This morning I heard on the news that an American short seller had given Shopify, a large Canadian company, a negative review. That caused Shopify’s stock to drop 7-11% over two days.
It was glorious. Not the news itself – the fact that I understood what they were talking about!
Shopify is based in Ottawa and has technology that helps people set up and run online stores, for a monthly subscription fee. It’s been doing really well on the Toronto Stock Exchange and the New York Stock Exchange, so this news is rather shocking. Right now, it means people looking to get in can take advantage of a slight sale on the stocks. (But if it goes on long term, people at the company may lose their jobs.)
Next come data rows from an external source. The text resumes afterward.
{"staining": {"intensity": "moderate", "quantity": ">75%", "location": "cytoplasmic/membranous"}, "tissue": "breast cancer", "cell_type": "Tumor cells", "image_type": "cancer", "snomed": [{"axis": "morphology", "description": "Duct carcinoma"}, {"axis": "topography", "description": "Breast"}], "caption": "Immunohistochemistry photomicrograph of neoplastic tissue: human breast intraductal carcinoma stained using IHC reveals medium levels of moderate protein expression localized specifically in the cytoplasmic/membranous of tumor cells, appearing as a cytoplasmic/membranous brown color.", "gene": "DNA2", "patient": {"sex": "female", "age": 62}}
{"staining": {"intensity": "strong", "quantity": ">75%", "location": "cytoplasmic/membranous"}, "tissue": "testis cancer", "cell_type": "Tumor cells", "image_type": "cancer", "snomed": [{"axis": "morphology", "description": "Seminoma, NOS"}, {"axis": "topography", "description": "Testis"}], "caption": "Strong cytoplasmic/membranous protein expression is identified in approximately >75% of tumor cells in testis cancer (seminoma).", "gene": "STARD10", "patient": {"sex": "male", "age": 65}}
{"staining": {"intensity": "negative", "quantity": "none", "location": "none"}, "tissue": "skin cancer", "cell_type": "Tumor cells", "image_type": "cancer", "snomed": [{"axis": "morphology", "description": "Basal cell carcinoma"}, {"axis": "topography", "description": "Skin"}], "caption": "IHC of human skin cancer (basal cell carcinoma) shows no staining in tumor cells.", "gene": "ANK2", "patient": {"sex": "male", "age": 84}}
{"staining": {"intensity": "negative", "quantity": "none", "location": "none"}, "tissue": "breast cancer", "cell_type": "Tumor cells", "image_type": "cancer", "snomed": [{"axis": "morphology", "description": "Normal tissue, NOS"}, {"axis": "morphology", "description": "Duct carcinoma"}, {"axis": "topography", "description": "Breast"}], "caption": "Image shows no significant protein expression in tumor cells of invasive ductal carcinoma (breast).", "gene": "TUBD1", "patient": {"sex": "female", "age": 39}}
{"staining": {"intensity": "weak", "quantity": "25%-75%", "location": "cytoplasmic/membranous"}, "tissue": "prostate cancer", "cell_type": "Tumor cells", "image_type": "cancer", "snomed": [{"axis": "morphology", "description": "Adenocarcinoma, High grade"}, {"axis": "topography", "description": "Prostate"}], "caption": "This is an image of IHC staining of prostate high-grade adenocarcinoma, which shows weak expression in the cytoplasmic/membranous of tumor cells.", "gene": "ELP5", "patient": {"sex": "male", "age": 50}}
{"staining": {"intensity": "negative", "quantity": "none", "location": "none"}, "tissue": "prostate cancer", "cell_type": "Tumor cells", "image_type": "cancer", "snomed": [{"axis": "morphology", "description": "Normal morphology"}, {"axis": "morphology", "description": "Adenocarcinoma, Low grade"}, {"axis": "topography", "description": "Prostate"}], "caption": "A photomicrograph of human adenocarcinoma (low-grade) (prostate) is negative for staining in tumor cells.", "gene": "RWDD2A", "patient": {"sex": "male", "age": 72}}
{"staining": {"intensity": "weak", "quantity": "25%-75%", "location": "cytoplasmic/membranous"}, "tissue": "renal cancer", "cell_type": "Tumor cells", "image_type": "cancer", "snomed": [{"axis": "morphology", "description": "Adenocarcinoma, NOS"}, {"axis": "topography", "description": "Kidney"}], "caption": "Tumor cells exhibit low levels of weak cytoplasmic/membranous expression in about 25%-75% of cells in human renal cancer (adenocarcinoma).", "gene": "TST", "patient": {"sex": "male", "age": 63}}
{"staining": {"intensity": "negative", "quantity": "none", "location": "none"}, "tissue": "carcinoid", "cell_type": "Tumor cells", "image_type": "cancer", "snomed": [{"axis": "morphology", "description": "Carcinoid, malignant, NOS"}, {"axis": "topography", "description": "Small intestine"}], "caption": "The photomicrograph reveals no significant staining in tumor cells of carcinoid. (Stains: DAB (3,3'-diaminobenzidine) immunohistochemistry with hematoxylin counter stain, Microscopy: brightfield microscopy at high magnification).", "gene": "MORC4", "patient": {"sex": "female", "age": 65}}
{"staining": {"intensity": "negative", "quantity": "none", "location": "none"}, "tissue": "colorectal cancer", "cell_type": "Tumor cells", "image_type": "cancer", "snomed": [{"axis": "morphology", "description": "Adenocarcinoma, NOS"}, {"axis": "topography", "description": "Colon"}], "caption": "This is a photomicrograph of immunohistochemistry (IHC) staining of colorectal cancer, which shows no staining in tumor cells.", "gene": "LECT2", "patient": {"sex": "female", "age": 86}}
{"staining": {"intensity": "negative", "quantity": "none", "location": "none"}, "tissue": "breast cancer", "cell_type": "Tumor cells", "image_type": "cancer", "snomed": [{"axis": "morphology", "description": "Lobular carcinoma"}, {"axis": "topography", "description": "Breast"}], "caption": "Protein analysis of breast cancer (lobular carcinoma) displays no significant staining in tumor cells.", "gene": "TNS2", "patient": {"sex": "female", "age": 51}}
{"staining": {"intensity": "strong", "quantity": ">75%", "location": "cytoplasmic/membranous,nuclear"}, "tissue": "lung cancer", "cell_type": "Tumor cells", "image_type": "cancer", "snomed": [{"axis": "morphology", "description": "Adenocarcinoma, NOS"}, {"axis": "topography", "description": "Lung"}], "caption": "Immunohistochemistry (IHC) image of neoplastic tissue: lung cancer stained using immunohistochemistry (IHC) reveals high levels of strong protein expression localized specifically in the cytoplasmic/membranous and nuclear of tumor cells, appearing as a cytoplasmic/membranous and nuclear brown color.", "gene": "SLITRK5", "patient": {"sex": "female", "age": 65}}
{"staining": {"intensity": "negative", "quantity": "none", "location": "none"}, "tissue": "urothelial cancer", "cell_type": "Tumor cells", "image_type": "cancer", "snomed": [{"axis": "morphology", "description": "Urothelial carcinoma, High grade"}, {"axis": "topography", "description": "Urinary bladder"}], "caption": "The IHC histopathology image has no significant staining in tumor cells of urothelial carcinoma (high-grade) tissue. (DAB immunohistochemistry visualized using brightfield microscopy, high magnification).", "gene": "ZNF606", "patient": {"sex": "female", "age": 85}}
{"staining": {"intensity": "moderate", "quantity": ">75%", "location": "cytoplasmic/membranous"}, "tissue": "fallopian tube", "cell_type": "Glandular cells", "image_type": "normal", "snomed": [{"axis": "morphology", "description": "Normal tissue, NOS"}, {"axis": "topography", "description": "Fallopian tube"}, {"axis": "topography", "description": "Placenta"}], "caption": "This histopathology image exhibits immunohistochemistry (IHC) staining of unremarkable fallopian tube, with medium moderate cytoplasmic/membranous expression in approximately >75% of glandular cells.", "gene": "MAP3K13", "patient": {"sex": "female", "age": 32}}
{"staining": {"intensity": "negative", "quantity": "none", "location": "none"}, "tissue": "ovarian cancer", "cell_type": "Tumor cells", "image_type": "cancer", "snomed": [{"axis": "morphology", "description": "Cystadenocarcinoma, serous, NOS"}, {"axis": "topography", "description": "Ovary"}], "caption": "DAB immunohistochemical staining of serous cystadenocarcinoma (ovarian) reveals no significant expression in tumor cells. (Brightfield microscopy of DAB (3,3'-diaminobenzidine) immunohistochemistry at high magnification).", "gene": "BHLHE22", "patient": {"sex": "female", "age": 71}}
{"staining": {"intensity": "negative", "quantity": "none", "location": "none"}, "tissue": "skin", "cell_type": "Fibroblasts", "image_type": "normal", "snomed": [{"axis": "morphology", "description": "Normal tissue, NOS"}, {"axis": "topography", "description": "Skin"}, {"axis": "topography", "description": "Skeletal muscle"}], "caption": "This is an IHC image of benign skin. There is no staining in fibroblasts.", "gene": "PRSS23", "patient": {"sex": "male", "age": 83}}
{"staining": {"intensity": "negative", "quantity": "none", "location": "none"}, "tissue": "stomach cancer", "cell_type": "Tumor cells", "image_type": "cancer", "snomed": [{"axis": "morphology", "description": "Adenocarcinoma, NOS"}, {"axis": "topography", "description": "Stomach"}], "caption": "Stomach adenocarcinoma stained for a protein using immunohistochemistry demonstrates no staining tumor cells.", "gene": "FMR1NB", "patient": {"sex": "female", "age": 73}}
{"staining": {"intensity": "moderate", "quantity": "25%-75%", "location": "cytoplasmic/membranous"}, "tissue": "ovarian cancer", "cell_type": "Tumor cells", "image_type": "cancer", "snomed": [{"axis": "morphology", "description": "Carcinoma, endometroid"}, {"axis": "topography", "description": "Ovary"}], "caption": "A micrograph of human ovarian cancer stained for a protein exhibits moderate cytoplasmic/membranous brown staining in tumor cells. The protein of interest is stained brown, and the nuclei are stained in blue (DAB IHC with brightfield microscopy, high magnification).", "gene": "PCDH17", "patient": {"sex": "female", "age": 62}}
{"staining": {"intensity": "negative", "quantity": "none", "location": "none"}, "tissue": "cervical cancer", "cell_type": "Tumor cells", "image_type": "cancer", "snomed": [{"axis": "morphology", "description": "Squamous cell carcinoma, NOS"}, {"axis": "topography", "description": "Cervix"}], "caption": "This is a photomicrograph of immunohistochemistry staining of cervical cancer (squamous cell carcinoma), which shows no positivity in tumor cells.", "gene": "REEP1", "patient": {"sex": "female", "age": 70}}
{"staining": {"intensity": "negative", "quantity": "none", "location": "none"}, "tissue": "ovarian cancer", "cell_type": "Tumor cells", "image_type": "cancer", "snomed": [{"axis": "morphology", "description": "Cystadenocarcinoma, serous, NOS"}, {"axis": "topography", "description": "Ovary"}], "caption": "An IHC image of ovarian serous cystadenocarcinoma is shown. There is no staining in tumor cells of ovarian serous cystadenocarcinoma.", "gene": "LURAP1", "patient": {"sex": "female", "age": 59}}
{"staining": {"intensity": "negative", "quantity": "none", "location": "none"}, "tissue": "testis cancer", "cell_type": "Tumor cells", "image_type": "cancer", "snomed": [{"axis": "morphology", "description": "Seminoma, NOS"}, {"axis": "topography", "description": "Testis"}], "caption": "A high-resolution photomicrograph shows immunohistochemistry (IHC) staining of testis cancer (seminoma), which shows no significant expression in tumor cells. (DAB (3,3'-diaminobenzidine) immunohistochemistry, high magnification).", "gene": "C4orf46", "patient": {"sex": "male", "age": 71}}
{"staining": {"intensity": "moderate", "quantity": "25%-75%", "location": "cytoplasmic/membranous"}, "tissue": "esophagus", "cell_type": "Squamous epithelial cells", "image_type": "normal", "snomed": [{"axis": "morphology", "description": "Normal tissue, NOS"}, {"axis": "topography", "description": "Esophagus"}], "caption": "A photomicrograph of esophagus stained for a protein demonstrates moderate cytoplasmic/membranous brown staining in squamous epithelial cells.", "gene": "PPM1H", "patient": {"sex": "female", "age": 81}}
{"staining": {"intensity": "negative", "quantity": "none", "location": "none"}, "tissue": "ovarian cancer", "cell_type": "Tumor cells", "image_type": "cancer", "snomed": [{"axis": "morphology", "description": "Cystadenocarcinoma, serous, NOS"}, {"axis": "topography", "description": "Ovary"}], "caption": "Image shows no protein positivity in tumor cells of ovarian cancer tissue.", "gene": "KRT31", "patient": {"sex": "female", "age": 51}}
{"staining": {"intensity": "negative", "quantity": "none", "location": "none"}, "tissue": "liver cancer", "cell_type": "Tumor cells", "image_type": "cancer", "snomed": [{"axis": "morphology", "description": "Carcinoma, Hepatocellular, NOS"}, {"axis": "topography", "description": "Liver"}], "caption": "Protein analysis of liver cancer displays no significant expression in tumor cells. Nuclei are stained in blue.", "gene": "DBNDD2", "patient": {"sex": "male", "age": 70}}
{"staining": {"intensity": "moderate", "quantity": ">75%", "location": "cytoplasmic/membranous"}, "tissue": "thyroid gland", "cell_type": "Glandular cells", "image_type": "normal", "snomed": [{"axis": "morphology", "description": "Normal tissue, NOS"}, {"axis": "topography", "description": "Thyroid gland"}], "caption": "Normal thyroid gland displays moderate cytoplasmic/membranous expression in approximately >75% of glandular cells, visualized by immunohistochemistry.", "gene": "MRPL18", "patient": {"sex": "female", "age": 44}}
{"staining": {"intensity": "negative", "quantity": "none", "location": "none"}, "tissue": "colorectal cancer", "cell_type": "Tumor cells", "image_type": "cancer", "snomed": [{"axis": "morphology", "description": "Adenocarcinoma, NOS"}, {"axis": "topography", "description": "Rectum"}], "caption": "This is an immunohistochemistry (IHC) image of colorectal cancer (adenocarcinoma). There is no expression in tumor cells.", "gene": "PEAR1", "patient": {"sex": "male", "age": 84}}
The short seller is saying, basically, that the stock isn’t worth its price. (Click here if you want to hear why.) That means that if you own Shopify stock, it’s not worth as much as you thought, and could drop once everyone realizes it, wiping out some of your money-on-paper. (To me it’s all just money on paper until you need to cash it in for something. Like paying your nursing home bills in retirement.)
You may have heard the phrase, “buy low, sell high.” Well, a short seller does that too – but in reverse order. It’s complicated, but they’re betting on stocks going down, not up. They sell first, when it’s high, then to fulfill the order they buy when it’s low. So if they sell for $10 today and buy for $5 tomorrow, they’ve made $5. (If they’re wrong and it goes up to $15, they’re out $5.)
So after all these months of studying and sticking with the Canadian Securities Course I feel like I’ve actually learned something. It’s almost like conversational Spanish – I’ve finally moved a bit beyond “Una cerveza por favor.” ¡Olé!
(In other news, I’ve finally finished the course work for CSC. Now a month or so of studying, then I’ll book the final exam. Progress!)